Overall, 81% of these movies got above average star-ratings. This highlights “the challenge of discerning success and how people will behave in this sea of positive ratings”, which the team calls the “positivity problem”. They also found that star ratings weren’t a good predictor of box office revenue, and text valence wasn’t a helpful predictor, either. Higher emotionality was a positive predictor of future box office takings, however. (This result held when they controlled for a variety of factors, including the genre of the movie, the year it was released, its budget, and so on.)
Next, Rocklage and colleagues used the same approach to try to predict the sales of all books listed on Amazon.com from 1995 to 2015. This time, for some genres, star ratings did predict sales, while for others they didn’t. However, greater emotionality emerged as a predictor of sales across 93 different genres. It was, then, consistently useful.

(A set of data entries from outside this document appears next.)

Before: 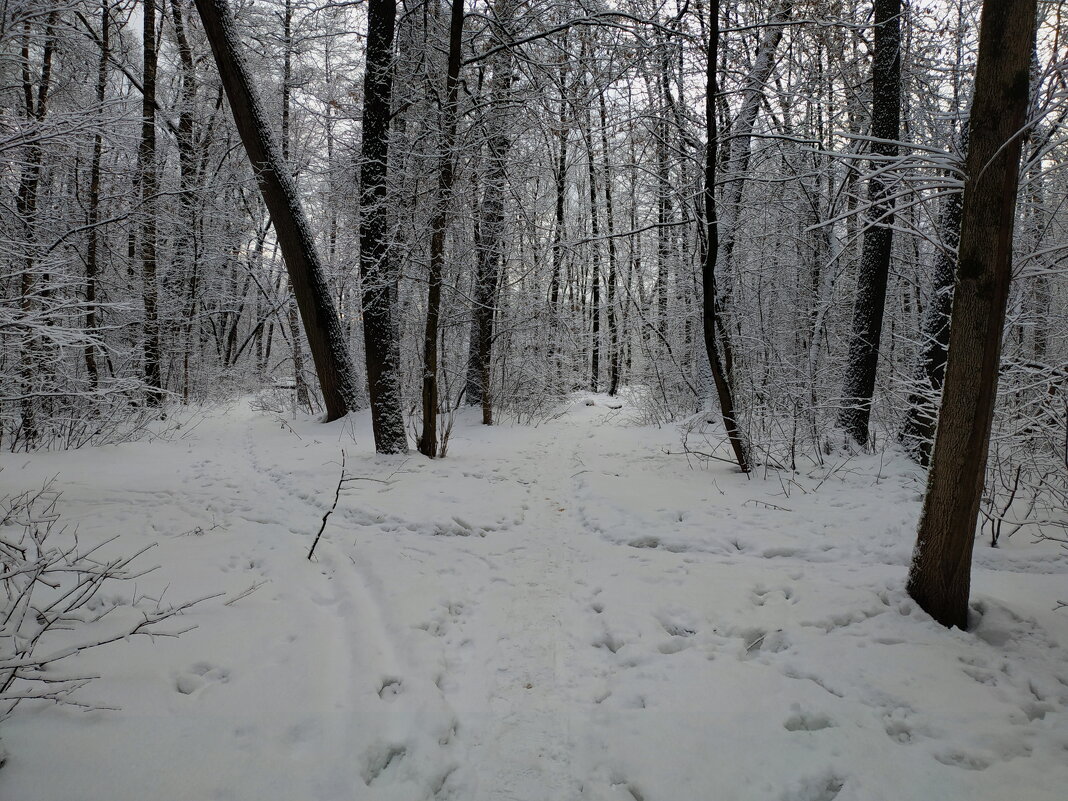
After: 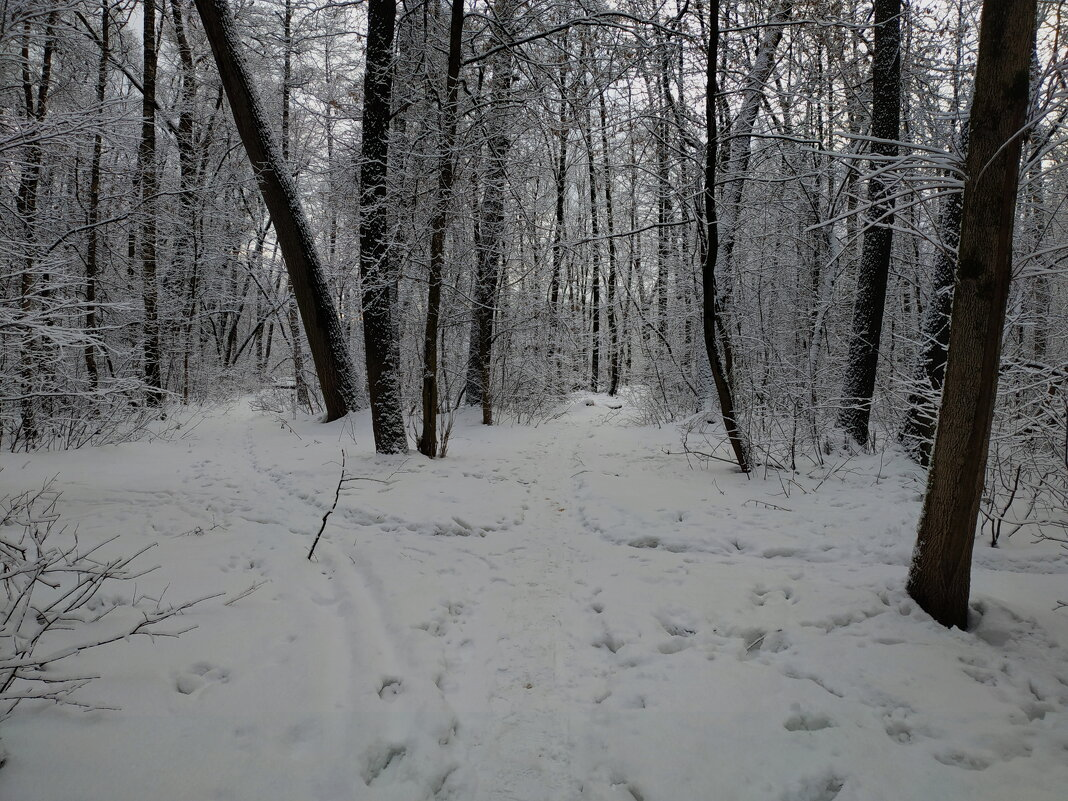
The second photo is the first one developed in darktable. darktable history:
exposure: exposure -0.151 EV, compensate highlight preservation false
color correction: saturation 0.99
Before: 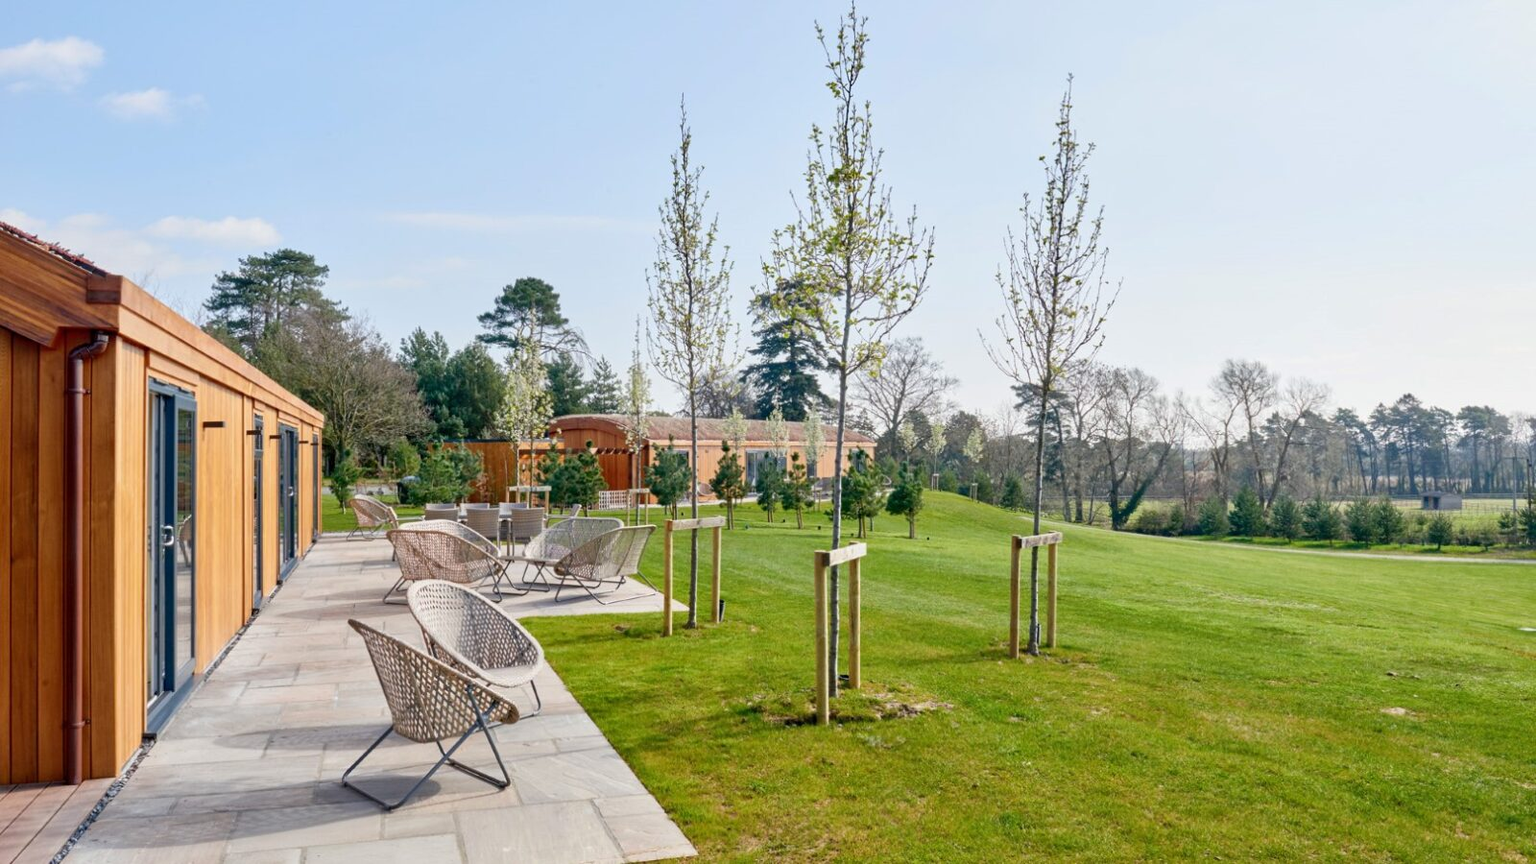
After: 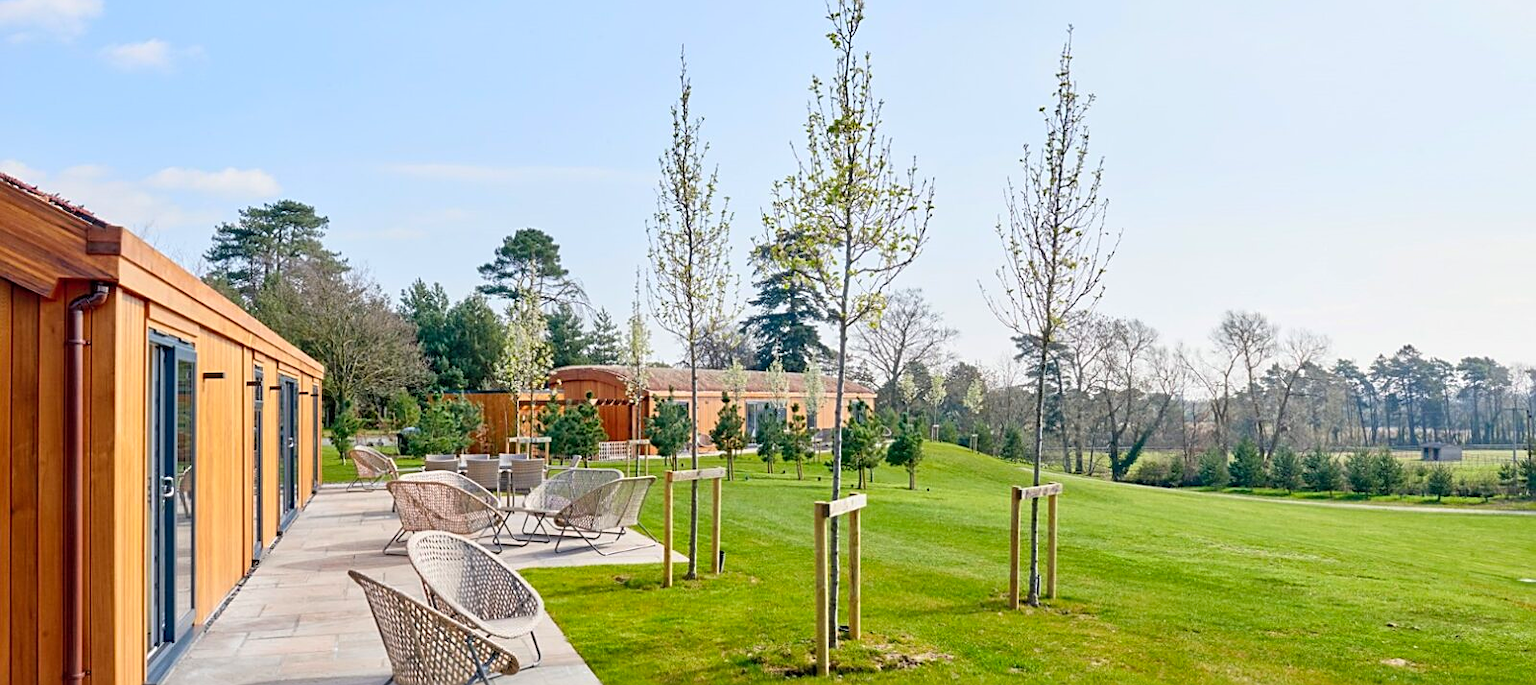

The researchers then turned to 187,206 real-time tweets posted in response to TV ads for 84 different businesses played during the 2016 and 2017 US Super Bowls. The team found that the greater the emotionality of the tweets about an advert, the more Facebook followers the company gathered over the next two weeks. The equivalent of star ratings for these ads had been gathered by the newspaper USA Today, and these ratings were not predictive of followers.
Finally, the team considered Chicago restaurant reviews on yelp.com and 1.3 million table reservations made on a popular booking website. In contrast to earlier results, high star ratings did predict more table reservations. However, higher emotionality still emerged as a unique predictor of numbers of bookings. As the team writes, “restaurants that elicited more emotion were associated with more table reservations”.
Overall, then, movies, books and restaurants that appeared to evoke more emotion in consumers ended up being more successful. Why might that be the case? Emotions flag memories as being important, and are relatively readily recalled, and attitudes based on emotion tend to be more stable. Clearly this could influence a person’s own behaviour. “Additional work could explore whether attitudes based more on emotion also affect success by increasing individuals’ propensity to spread information via word of mouth,” the team notes.
Overall, the new work does call into question the validity and helpfulness of star ratings. This in itself is not new, but of course the researchers also describe what seems to be a more useful system, which in theory could be broadly adopted. “One possibility is that organizations could consider aggregating reviewers’ language and providing an ‘emotional star rating’ to provide more meaningful assessments to individuals,” they write.